SELECTION —
## BEGIN
Easier for governments to just say, oh, well.

Speaker 5

But if you wanted to apply for asylum because you were worried about the country you'd come from, just apply for asylum in the first place. Don't come here under false pretenses. And that's why they ought to be deported.

Speaker 1

Even if you have.

Speaker 5

Concerns about the country, they're going back to you broke the rules to enter the country in the first place, so surely you've already proved yourself to be a person of bad character, and on that basis, you don't get to stay, even if you've applied for asylum.

Speaker 1

You know, afterwards, it seems a bit ridiculous to me.

Speaker 2

Well, speaking of ridiculous, the government continue going on about misinformation and disinformation, and so the Labor government have established a portal whereby.

Speaker 3

People can report fake news.

Speaker 2

But it's backfired spectacularly because people have started submitting examples of the Labor Party's campaign advertisements and advertising for fact checking. The ALP website portal asks people to fight lives and fake news by submitting examples, and they've been absolutely overwhelmed

by examples that Labor politicians have been tweeting out. During the nuclear argument, particularly, we had ridiculous memes from Labor politicians such as you see on screen, and so people have been submitting these examples of fake news and lies to the Labor Party fact checkers. Since the Labor Party is so concerned about misinformation and disinformation. I'm not sure this fact checking portal will continue. It might just be quietly removed.
## END
SOURCE DATA —
## BEGIN
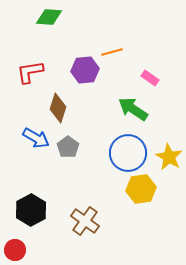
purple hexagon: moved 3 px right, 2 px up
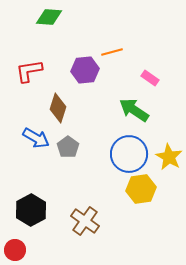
red L-shape: moved 1 px left, 1 px up
green arrow: moved 1 px right, 1 px down
blue circle: moved 1 px right, 1 px down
## END
DIRECTIVE A —
Translate this sentence from the asylum and fact-checking transcript into Spanish: "Don't come here under false pretenses."
DIRECTIVE B —
From the asylum and fact-checking transcript, extract everything from "Concerns about the" down to "report fake news.".
DIRECTIVE C —
Continue the asylum and fact-checking transcript from the point where it stops.

EXERCISE RESULT A —
No vengas aquí con falsos pretextos.

EXERCISE RESULT B —
Concerns about the country, they're going back to you broke the rules to enter the country in the first place, so surely you've already proved yourself to be a person of bad character, and on that basis, you don't get to stay, even if you've applied for asylum.

Speaker 1

You know, afterwards, it seems a bit ridiculous to me.

Speaker 2

Well, speaking of ridiculous, the government continue going on about misinformation and disinformation, and so the Labor government have established a portal whereby.

Speaker 3

People can report fake news.

EXERCISE RESULT C —
Speaker 4

Might be removed.

Speaker 3

I'll be quicker to get rid of that than they will Dodgy Visa.

Speaker 4

Oh well, it's a lot easier just to take a portal off the web. This reminds me of when Scotland.

Speaker 7

Passed those hate speech laws and then got slammed with thousands of complaints of the own the government's own racism, which they defined as hate speech, given their own Prime Minister had given that infamous white there's all these white people, all the bureaucracy is white here in Scotland, and people were pointing out the fact. Hang on a minute, you guys have classified hate speech in this country and you've fallen foul a lot of times yourself.

Speaker 4

So I love the trolls. Keep it coming.

Speaker 7

Australians like, doesn't that just make you happy?

Speaker 6

Oh?

Speaker 5

I know it's great, isn't it. But don't forget that. You know this is just some Labor Party website, right, it's not an official thing, but the government actually wants to part part pass. I wish they would part with it, just send it off into the ether. They want to pass misinformation disinformation laws that would put Akma in charge of deciding whether or not things that people post online and we say here on television are misinformation and disinformation, etcetera.

Speaker 1

So the government has now had a.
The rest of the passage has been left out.